The Navy hospital ship USNS Comfort was sent to Puerto Rico to assist with relief efforts in the wake of Hurricane Maria. Weeks later, almost all of its beds are empty and patients in dire need on the island are unable to reach the ship:

Sammy Rolon is living in a makeshift clinic set up at a school. He has cerebral palsy and epilepsy and is bedridden. He’s waiting for surgery that was scheduled before Hurricane Maria smashed into Puerto Rico. Now, he can’t even get the oxygen he needs.

There is help available for the 18-year-old — right offshore. A floating state-of-the-art hospital, the USNS Comfort, could provide critical care, his doctor says. But nobody knows how to get him there. And Sammy is not alone.

Clinics that are overwhelmed with patients and staff say they don’t even know how to begin sending cases to the ship. Doctors say there’s a rumor that patients have to be admitted to a central hospital before they can be transferred to the Comfort. Only 33 of the 250 beds on the Comfort — 13% — are being used, nearly two weeks after the ship arrived.
# # #
■ Assignment A:
Answer these questions from the passage on the USNS Comfort, one line each:
(i) What two conditions does Sammy Rolon have?
(ii) How old is Sammy?
(iii) How many of the Comfort's beds are being used?
■ Assignment B:
For each statement, say yes or no according to the passage on the USNS Comfort, and quote the words that decide it:
(i) Sammy's surgery was scheduled after Hurricane Maria hit.
(ii) Sammy is staying in a makeshift clinic set up at a school.
(iii) The Comfort had been there more than a month when these bed numbers were reported.

■ Material shown:
# # #
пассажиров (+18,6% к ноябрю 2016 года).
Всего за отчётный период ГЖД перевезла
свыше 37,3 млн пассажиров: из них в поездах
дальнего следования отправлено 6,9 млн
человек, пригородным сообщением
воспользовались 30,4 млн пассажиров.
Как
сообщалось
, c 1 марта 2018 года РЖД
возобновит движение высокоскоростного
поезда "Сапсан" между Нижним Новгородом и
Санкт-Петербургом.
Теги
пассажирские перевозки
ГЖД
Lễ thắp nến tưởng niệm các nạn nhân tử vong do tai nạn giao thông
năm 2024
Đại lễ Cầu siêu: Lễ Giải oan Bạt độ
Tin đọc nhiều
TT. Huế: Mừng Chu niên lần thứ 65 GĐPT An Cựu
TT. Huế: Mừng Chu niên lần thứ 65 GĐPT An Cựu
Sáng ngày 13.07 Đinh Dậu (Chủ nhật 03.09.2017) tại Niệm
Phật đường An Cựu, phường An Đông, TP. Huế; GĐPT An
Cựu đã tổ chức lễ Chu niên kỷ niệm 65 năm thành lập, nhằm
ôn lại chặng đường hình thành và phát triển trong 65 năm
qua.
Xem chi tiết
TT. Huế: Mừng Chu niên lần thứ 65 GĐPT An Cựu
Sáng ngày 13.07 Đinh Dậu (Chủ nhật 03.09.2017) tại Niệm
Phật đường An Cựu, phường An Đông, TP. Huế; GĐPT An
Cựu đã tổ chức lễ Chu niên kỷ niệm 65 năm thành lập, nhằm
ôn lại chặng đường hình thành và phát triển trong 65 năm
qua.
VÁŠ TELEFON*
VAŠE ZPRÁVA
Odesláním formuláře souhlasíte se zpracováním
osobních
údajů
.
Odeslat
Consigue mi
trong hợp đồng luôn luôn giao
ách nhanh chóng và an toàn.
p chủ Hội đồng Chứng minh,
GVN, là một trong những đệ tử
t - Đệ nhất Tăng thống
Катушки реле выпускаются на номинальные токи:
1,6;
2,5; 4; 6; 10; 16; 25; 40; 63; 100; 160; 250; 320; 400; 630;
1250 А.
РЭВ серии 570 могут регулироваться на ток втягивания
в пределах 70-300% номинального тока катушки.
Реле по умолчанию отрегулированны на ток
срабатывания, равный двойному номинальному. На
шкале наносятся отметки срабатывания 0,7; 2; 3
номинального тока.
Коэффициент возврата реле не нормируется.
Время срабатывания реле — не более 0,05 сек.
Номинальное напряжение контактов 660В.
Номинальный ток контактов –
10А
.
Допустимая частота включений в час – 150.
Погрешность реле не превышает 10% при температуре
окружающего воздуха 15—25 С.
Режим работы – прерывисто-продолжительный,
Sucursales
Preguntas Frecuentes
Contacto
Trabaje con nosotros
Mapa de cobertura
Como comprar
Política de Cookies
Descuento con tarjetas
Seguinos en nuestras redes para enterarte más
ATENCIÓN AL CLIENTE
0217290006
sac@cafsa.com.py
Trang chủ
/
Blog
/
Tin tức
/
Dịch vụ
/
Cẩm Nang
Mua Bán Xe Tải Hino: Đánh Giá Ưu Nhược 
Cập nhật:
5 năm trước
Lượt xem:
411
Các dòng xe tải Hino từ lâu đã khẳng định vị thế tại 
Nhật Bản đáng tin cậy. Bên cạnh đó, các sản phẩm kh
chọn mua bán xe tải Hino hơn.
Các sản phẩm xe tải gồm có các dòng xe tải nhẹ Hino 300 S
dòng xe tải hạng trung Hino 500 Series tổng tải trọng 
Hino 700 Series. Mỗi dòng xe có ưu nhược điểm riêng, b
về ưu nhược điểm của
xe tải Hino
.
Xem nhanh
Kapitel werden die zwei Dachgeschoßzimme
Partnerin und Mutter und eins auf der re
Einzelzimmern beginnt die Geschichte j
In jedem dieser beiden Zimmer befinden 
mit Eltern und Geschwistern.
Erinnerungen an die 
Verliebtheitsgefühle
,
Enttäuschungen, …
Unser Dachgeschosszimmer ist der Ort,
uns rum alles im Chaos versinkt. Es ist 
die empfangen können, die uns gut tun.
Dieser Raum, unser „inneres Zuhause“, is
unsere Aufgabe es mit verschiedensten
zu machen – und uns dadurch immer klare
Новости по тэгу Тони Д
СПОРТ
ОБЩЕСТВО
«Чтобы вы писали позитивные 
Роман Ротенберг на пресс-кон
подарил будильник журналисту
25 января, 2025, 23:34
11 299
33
# # #
■ Expected output A:
(i) Cerebral palsy and epilepsy.
(ii) 18.
(iii) 33 of the 250 beds, or 13%.

■ Expected output B:
(i) No: "He’s waiting for surgery that was scheduled before Hurricane Maria smashed into Puerto Rico."
(ii) Yes: "Sammy Rolon is living in a makeshift clinic set up at a school."
(iii) No: "nearly two weeks after the ship arrived."